Gratuitous Neighbor Discovery: Creating Neighbor Cache Entries on First-Hop Routers
https://datatracker.ietf.org/doc/rfc9131/

So the shortname for the command in VyOS should be either "gna" or "gnd".

Since this usecase is to inform all node neighbors (and not just first-hop routers) on the current interface using "Unsolicited Neighbor Advertisements" (short: una) might still be a better naming according to section 7.2.6 of RFC4861?

https://datatracker.ietf.org/doc/html/rfc4861#section-7.2.6

Viacheslav changed the task status from Open to Needs reporter action.Jan 19 2024, 10:47 PM
Viacheslav added a subscriber: Viacheslav.

@Apachez Could you recheck if it works as you expected?

vyos@r4# set high-availability vrrp group FOO garp 
Possible completions:
   interval             Interval between Gratuitous ARP (default: 0)
   master-delay         Delay for second set of gratuitous ARPs after transition to
                        master (default: 5)
   master-refresh       Minimum time interval for refreshing gratuitous ARPs while
                        beeing master (default: 5)
   master-refresh-repeat
                        Number of gratuitous ARP messages to send at a time while beeing
                        master (default: 1)
   master-repeat        Number of gratuitous ARP messages to send at a time after
                        transition to master (default: 5)

GARP is needed for VRRP but the GARP setting is also needed when doing NAT.

So Im not sure that the GARP settings should be locked to the VRRP context.

As with my previous example but without VRRP the VyOS router could be configured with:

eth0: 192.168.0.1/24

With routing set to "ip route 0.0.0.0/0 192.168.0.254".

But since there is a /24 to play with on this linknetwork and for whatever reason NAT is needed then the VyOS router can NAT traffic to 192.168.0.1-192.168.0.253.

eth0: SNAT 192.168.0.4
eth0: SNAT 192.168.0.5

For that to work proxy-arp and GARP must work in combination to not end up with situations where the upstream router is missing mac-address for the NATed address and because of that traffic will in those situations never reach the VyOS router.
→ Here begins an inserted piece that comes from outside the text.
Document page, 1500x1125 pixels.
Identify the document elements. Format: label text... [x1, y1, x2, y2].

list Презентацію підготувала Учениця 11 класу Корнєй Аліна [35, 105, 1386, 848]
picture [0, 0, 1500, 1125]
Viacheslav triaged this task as Wishlist priority.Jan 20 2024, 9:43 AM

As to me there arping -q -b -c 1 -I eth0 -U -s 192.168.0.4 192.168.0.4 should to be in the transition script master of VRRP, isn't it?
What else we can do there?

Again, notifing upstream (or downstream) is not only about VRRP.
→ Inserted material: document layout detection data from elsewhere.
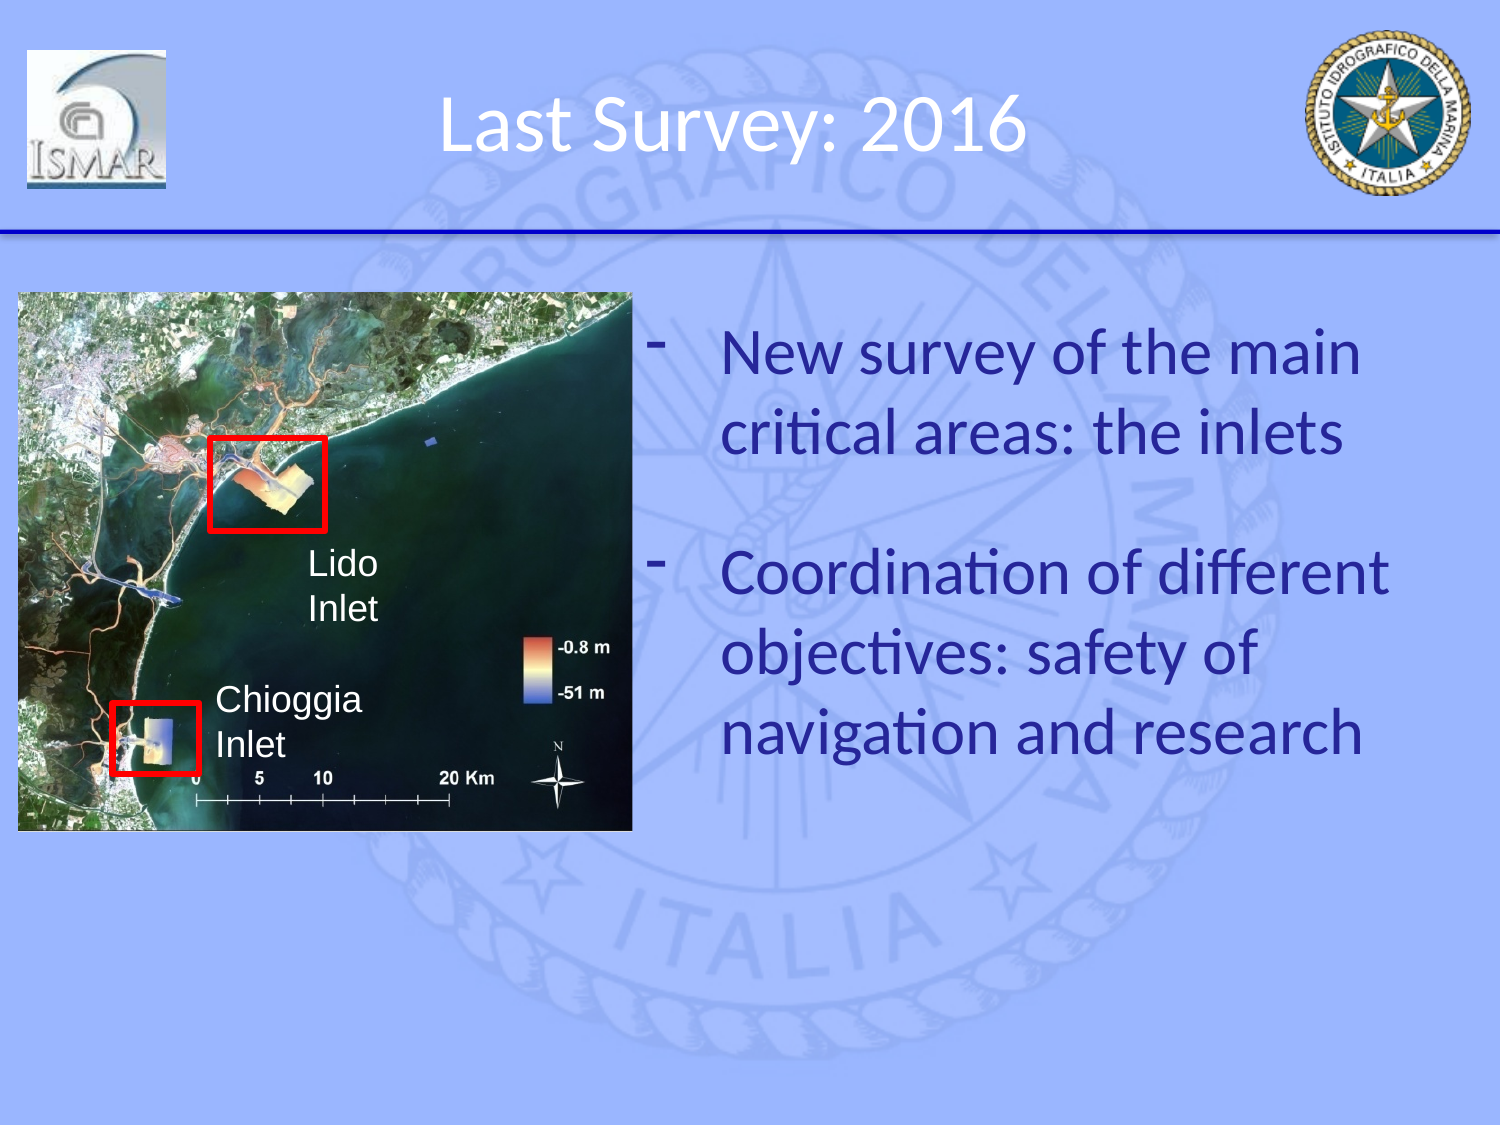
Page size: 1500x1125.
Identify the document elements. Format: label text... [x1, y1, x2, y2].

picture [0, 0, 1500, 229]
picture [0, 234, 1500, 1125]
text_box Last Survey: 2016 [214, 60, 1254, 175]
text_box New survey of the main critical areas: the inlets Coordination of different objectives: safety of navigation and research [630, 300, 1472, 879]
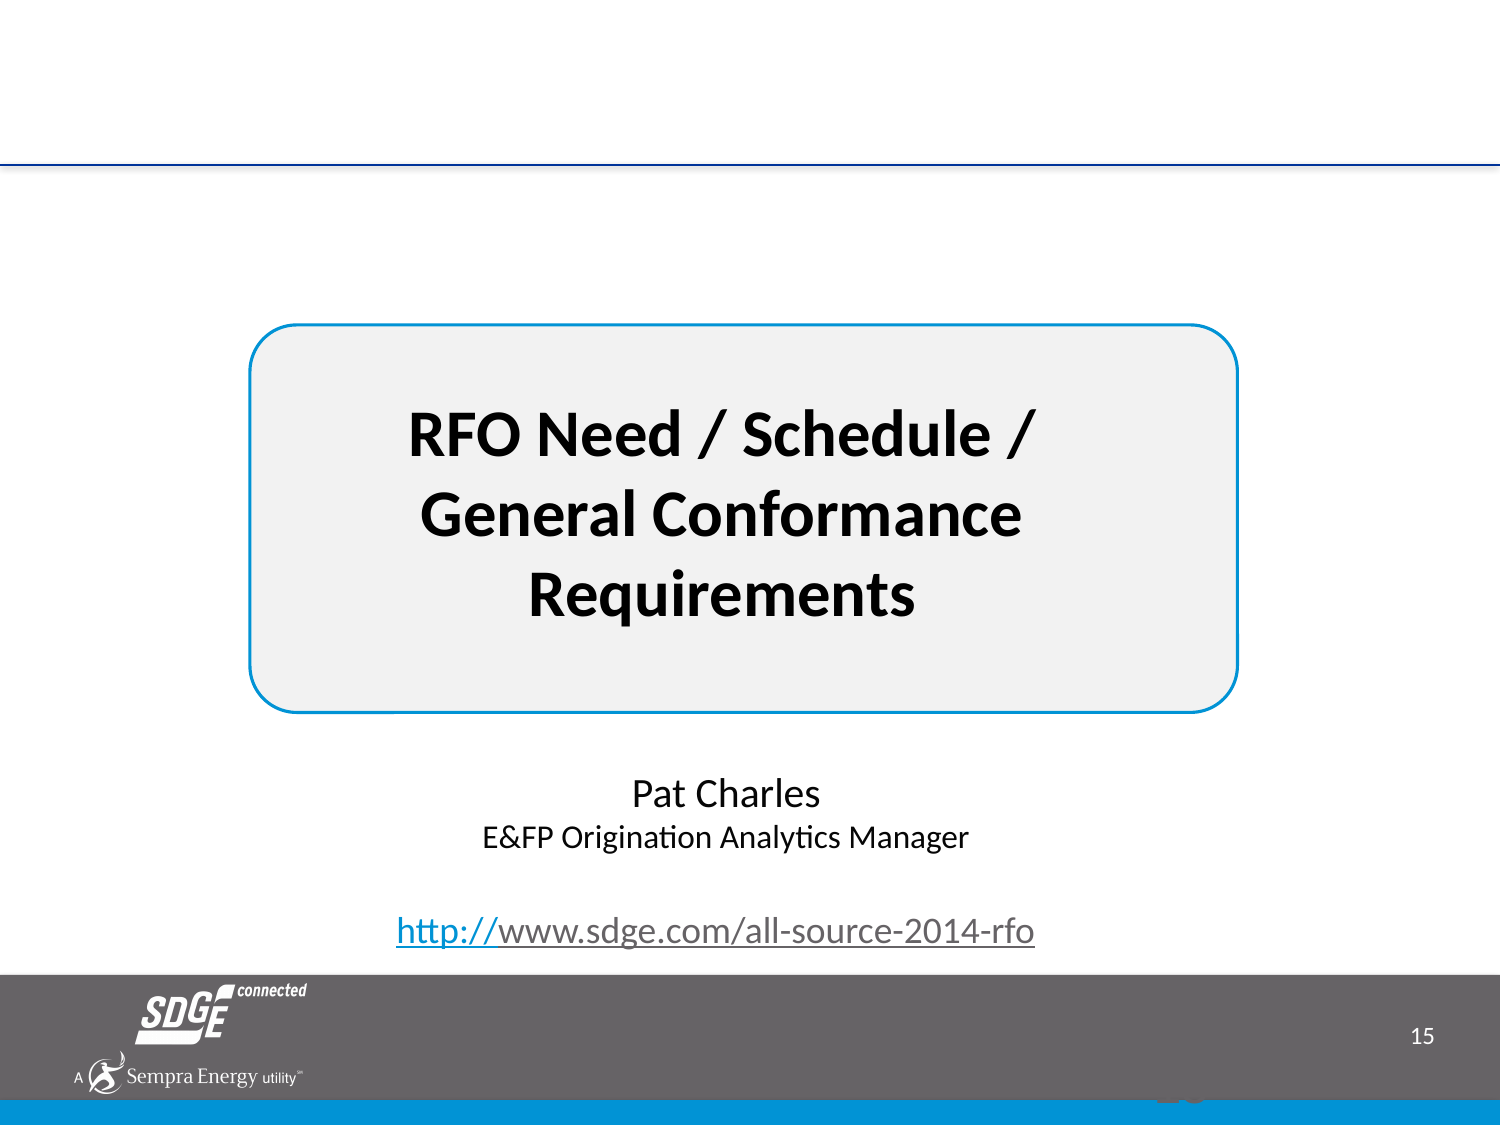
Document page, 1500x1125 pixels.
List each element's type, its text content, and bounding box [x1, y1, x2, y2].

slide_number 15 [1138, 1046, 1489, 1107]
text_box Pat Charles E&FP Origination Analytics Manager [482, 765, 971, 856]
title RFO Need / Schedule / General Conformance Requirements [351, 396, 1107, 638]
text_box [247, 322, 1240, 715]
picture [74, 983, 307, 1094]
text_box June 2014 RAM RFO: Bringing Renewable Energy to San Diego [212, 1050, 1138, 1100]
text_box http://www.sdge.com/all-source-2014-rfo [249, 898, 1191, 959]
The same is needed if you do NAT without VRRP and for that there is no transition script master to deal with.

Comparing to others such as Arista you can there define if GARP should be enabled and how often the device should GARP the IP-address to its surroundings.

But thats about the physical interface - when doing NAT (which Arista switches/routers doesnt do) the GARP is needed for that too.
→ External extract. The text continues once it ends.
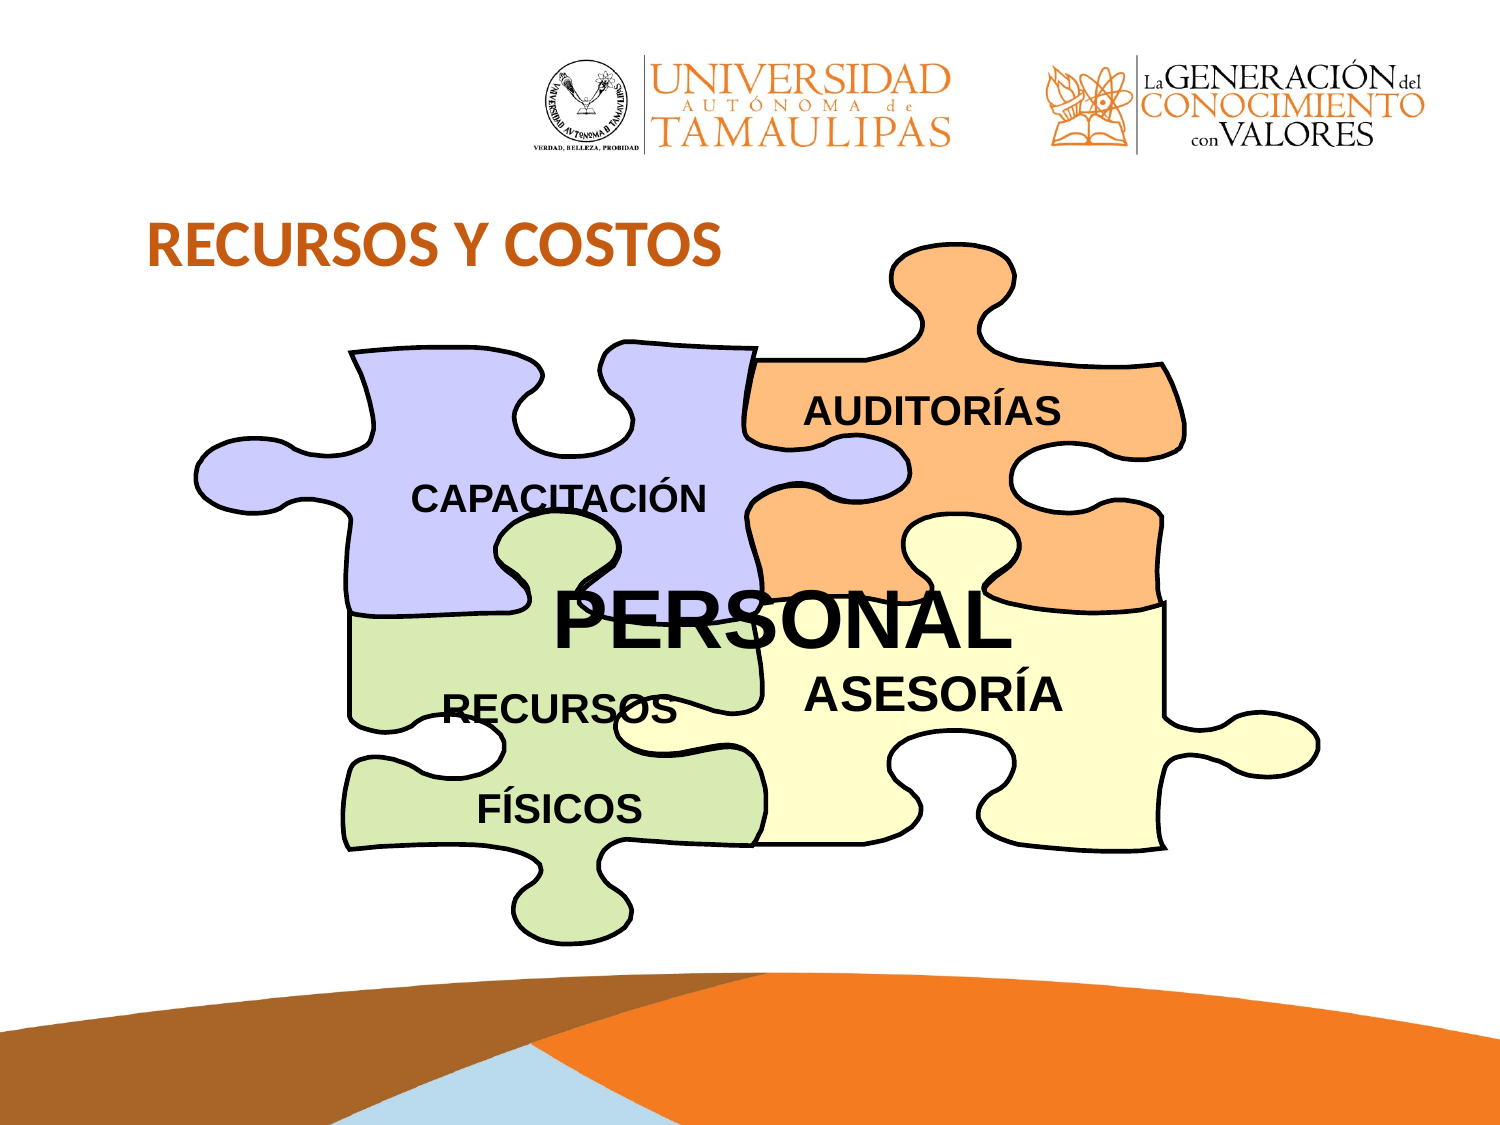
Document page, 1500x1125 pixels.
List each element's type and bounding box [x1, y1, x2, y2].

How will it looks like if we have for example 100.64.0.0/24
R1 should announce 100.64.0.0/25
Will we add 128 entries or there better solution?

It would be handy if the GARP announcement wouldnt be a separate list but rather picked up from any DNAT or SNAT rules.

But that would add some logic to this which might get bugs over time.

For example this issue mainly only exists if you SNAT/DNAT for IP-addresses within the IP-range of the interface.

Like if you use a linknet lets say 169.254.1.1/30 on one side and 169.254.1.2/30 on the other over which you route whatever other IP-range then there is no issue.

But if you have lets say 192.168.1.1/24 configured on your end (and the other side have 192.168.1.254/24) and you for whatever reason SNAT/DNAT 192.168.1.5 on your end then this GARP and proxy-arp thingy is needed to inform the other party that you listen not only on 192.168.1.1 but also 192.168.1.5.

Looking at manpages for arping it seems limited to single /32 host addresses for both source and destination.